##### Text passage #####

Namespaces
Namespaces provide a scope for Kubernetes resources, carving up your cluster in smaller units.
You can think of it as a workspace you’re sharing with other users. Many resources such as pods and services are namespaced. Others, such as nodes, are not namespaced, but are instead treated as cluster-wide.
As a developer, you’ll usually use an assigned namespace, however admins may wish to manage them, for example to set up access control or resource quotas.
Like other resources, the get
subcommand displays a list of all namespaces a user has access to in a cluster (both the full resource type name namespace
and the abbreviation ns
can be used):
$ kubectl get ns
On a simple minikube
installation, the result shows:
NAME STATUS AGE
default Active 17h
kube-node-lease Active 17h
kube-public Active 17h
kube-system Active 17h
You can learn more about a namespace using the describe
verb:
$ kubectl describe ns default
If no changes were made to the minikube cluster, the output should look like the following:
Name: default
Labels: <none>
Annotations: <none>
Status: Active
No resource quota.
No LimitRange resource.
Let’s now create a new namespace called test
:
$ kubectl apply -f https://github.com/openshift-evangelists/kbe/raw/main/specs/ns/ns.yaml
Once the namespace is created, it will appear in the list of available namespaces:
$ kubectl get ns
Alternatively, we could have created the namespace using the kubectl create namespace test
command.

#####

### Work request A
Quote the namespaces passage, starting with the words containing "You can think" and ending with "or resource quotas.".
### Work request B
In the namespaces passage, name each namespace listed in the output of kubectl get ns on a simple minikube installation.
The entries come from a separate source, unrelated to the namespaces passage.

##### Dataset excerpts #####

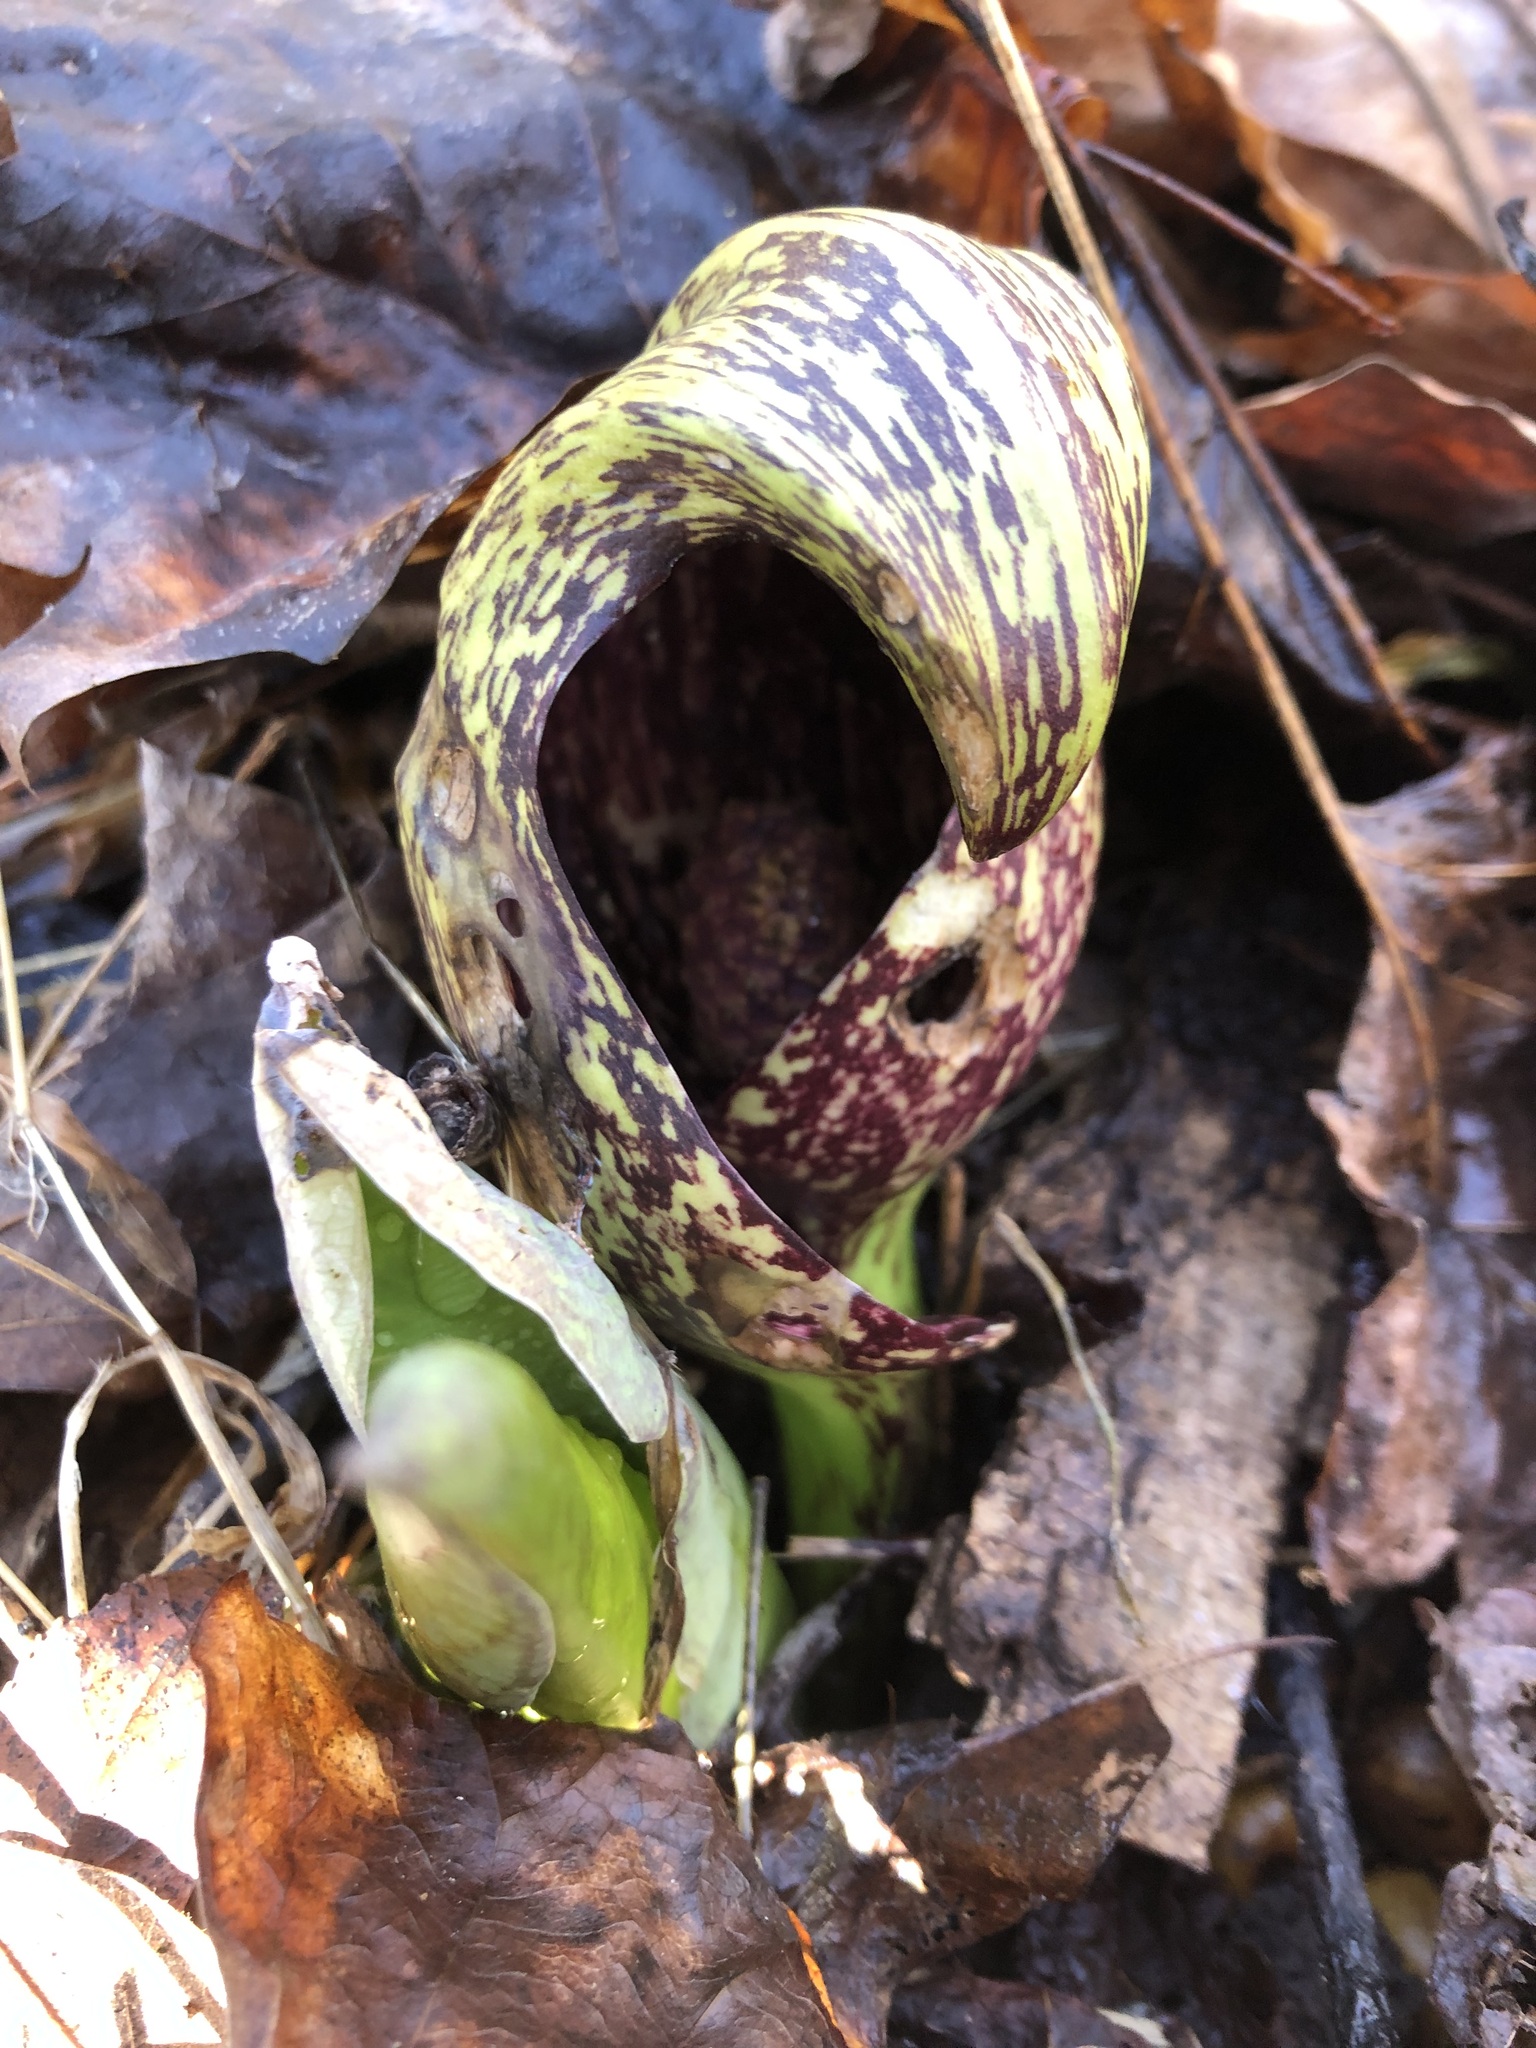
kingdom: Plantae
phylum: Tracheophyta
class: Liliopsida
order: Alismatales
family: Araceae
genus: Symplocarpus
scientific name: Symplocarpus foetidus
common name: Eastern skunk cabbage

#####

### Written response A
You can think of it as a workspace you’re sharing with other users. Many resources such as pods and services are namespaced. Others, such as nodes, are not namespaced, but are instead treated as cluster-wide.
As a developer, you’ll usually use an assigned namespace, however admins may wish to manage them, for example to set up access control or resource quotas.

### Written response B
default
kube-node-lease
kube-public
kube-system